Perfektion hat Klopps Schalker Kollege Jens Keller sicher auch nicht erwartet, als sein personell amtlich gerupftes Ensemble NK Maribor am Dienstagabend zum ersten Heimspiel in der Champions League empfing. Aber ein bisschen kreativer und leidenschaftlicher hätte sich die Auswahl gegen den slowenischen Meister aus Sicht des Trainers schon anstellen dürfen. Wenig Tempo, wenig Überraschendes, die Offensivangebote der Schalker wurden von den Gästen gerne angenommen.
Und so gestand Julian Draxler: "Ich glaube nicht, dass wir an unsere Leistungsgrenze gekommen sind." Einzig ein starker Moment von Stürmer Klaas-Jan Huntelaar zum 1:1 verhinderte ein Debakel. Zum Stimmungsaufheller diente der Treffer nicht.
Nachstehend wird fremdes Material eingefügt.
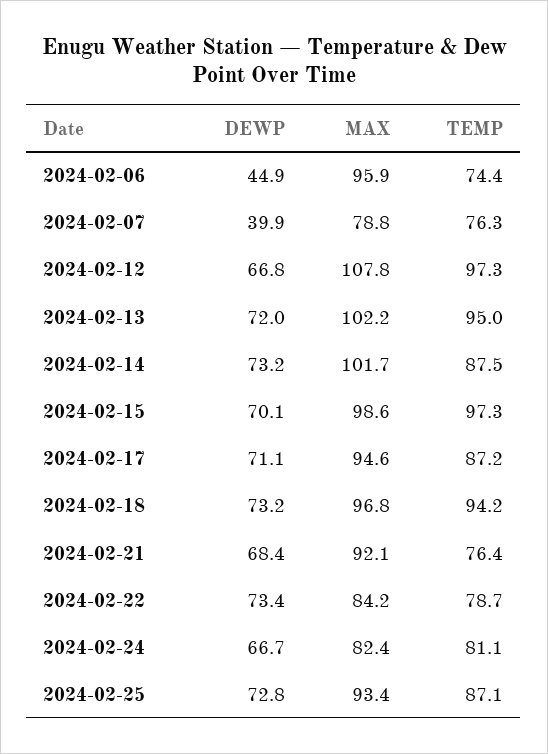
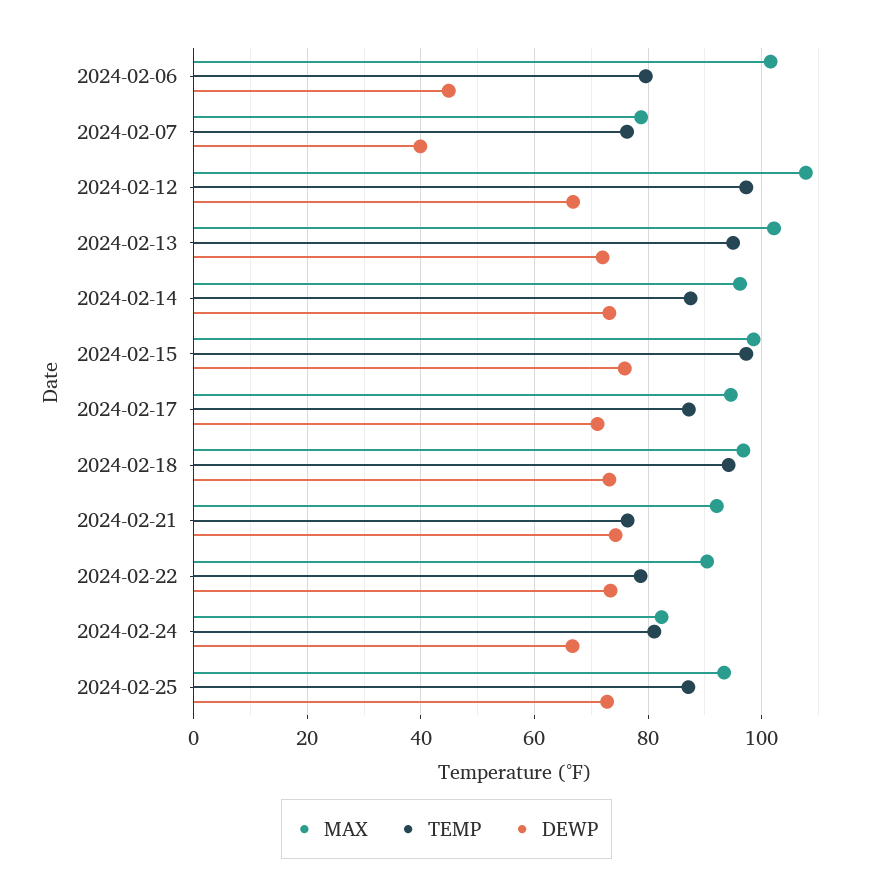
  {
    "DEWP": {
      "2024-02-06": 44.9,
      "2024-02-07": 39.9,
      "2024-02-12": 66.8,
      "2024-02-13": 72,
      "2024-02-14": 73.2,
-     "2024-02-15": 70.1,
+     "2024-02-15": 76,
      "2024-02-17": 71.1,
      "2024-02-18": 73.2,
-     "2024-02-21": 68.4,
+     "2024-02-21": 74,
      "2024-02-22": 73.4,
      "2024-02-24": 66.7,
      "2024-02-25": 72.8
    },
    "MAX": {
-     "2024-02-06": 95.9,
+     "2024-02-06": 102,
      "2024-02-07": 78.8,
      "2024-02-12": 107.8,
      "2024-02-13": 102.2,
-     "2024-02-14": 101.7,
+     "2024-02-14": 96,
      "2024-02-15": 98.6,
      "2024-02-17": 94.6,
      "2024-02-18": 96.8,
      "2024-02-21": 92.1,
-     "2024-02-22": 84.2,
+     "2024-02-22": 90,
      "2024-02-24": 82.4,
      "2024-02-25": 93.4
    },
    "TEMP": {
-     "2024-02-06": 74.4,
+     "2024-02-06": 80,
      "2024-02-07": 76.3,
      "2024-02-12": 97.3,
      "2024-02-13": 95,
      "2024-02-14": 87.5,
      "2024-02-15": 97.3,
      "2024-02-17": 87.2,
      "2024-02-18": 94.2,
      "2024-02-21": 76.4,
      "2024-02-22": 78.7,
      "2024-02-24": 81.1,
      "2024-02-25": 87.1
    }
  }

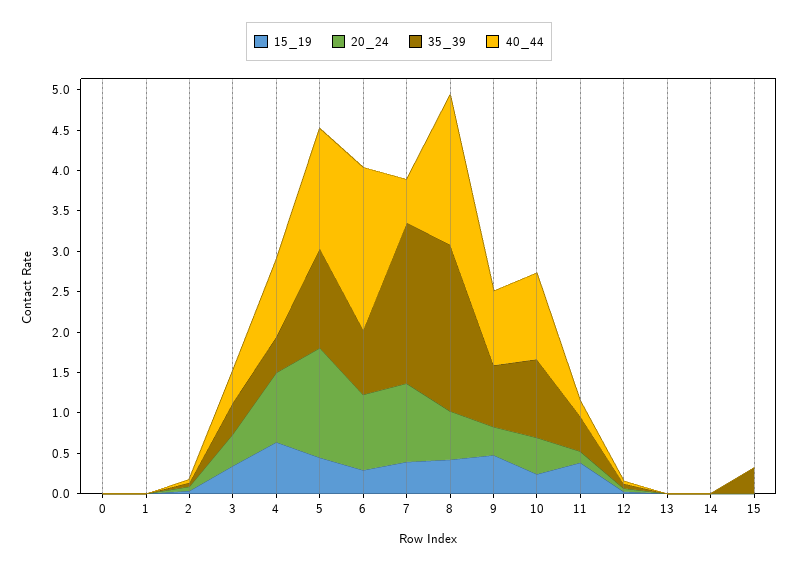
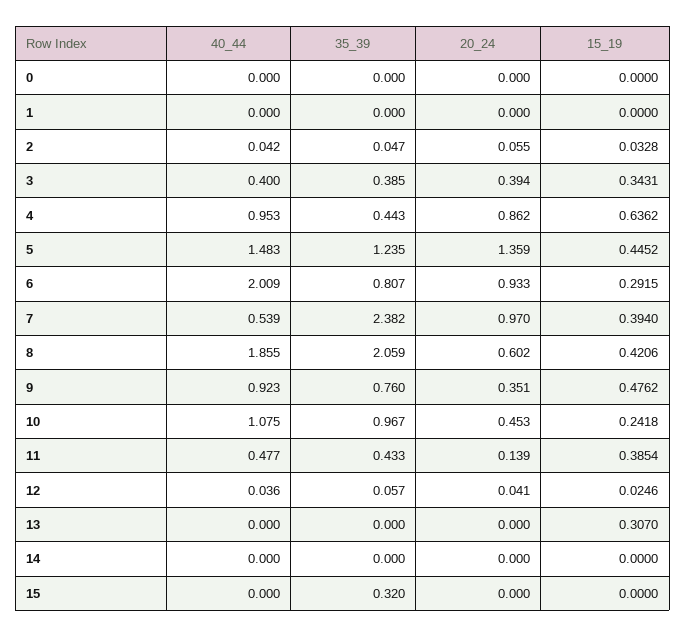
  {
    "15_19": {
      "0": 0,
      "1": 0,
      "2": 0.0328,
      "3": 0.3431,
      "4": 0.6362,
      "5": 0.4452,
      "6": 0.2915,
      "7": 0.394,
      "8": 0.4206,
      "9": 0.4762,
      "10": 0.2418,
      "11": 0.3854,
      "12": 0.0246,
-     "13": 0,
+     "13": 0.307,
      "14": 0,
      "15": 0
    },
    "20_24": {
      "0": 0,
      "1": 0,
      "2": 0.055,
      "3": 0.394,
      "4": 0.862,
      "5": 1.359,
      "6": 0.933,
      "7": 0.97,
      "8": 0.602,
      "9": 0.351,
      "10": 0.453,
      "11": 0.139,
      "12": 0.041,
      "13": 0,
      "14": 0,
      "15": 0
    },
    "35_39": {
      "0": 0,
      "1": 0,
      "2": 0.047,
      "3": 0.385,
      "4": 0.443,
      "5": 1.235,
      "6": 0.807,
-     "7": 2,
+     "7": 2.382,
      "8": 2.059,
      "9": 0.76,
      "10": 0.967,
      "11": 0.433,
      "12": 0.057,
      "13": 0,
      "14": 0,
      "15": 0.32
    },
    "40_44": {
      "0": 0,
      "1": 0,
      "2": 0.042,
      "3": 0.4,
      "4": 0.953,
      "5": 1.483,
      "6": 2.009,
      "7": 0.539,
      "8": 1.855,
      "9": 0.923,
      "10": 1.075,
-     "11": 0.2,
+     "11": 0.477,
      "12": 0.036,
      "13": 0,
      "14": 0,
      "15": 0
    }
  }

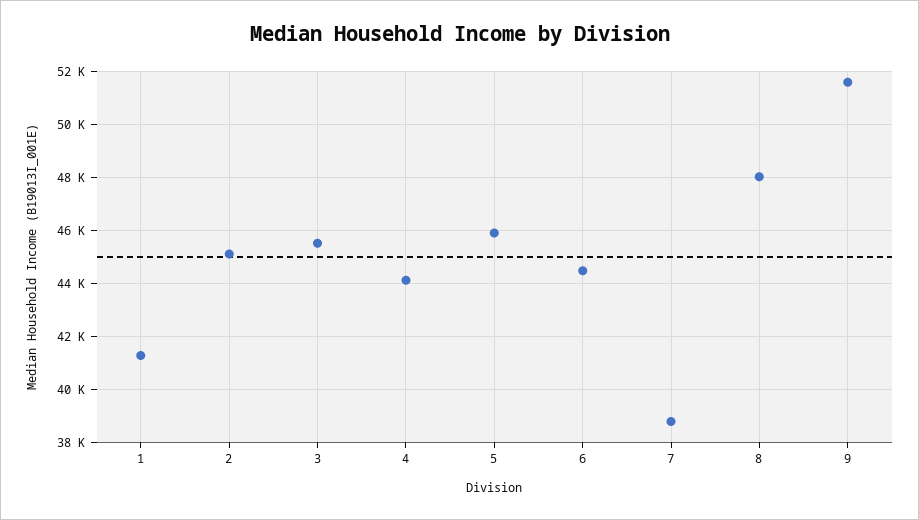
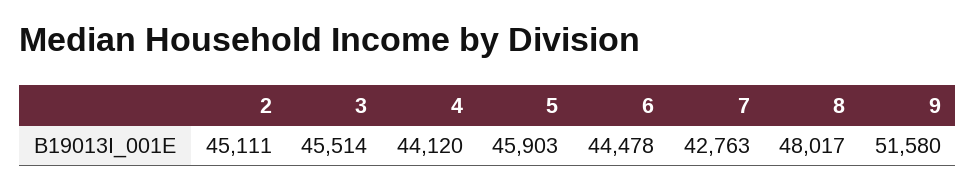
  {
-   "1": 41250,
    "2": 45111,
    "3": 45514,
    "4": 44120,
    "5": 45903,
    "6": 44478,
-   "7": 38750,
+   "7": 42763,
    "8": 48017,
    "9": 51580
  }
Aber auch nicht zum Schwarzsehen, findet Keller: "Ich bin weiterhin fest davon überzeugt, dass wir noch das Achtelfinale erreichen." Vier Tage nach dem Duell gegen Schwarz-Gelb bleibt in Gelsenkirchen die Einsicht: Ein Derbysieg ist schön. Ein Derbysieg sorgt für Euphorie. Aber Euphorie ist endlich. Manchmal schneller, als den Euphorischen lieb ist. In Dortmund werden sie die Einsicht im Herbst 2014 sicher gerne teilen.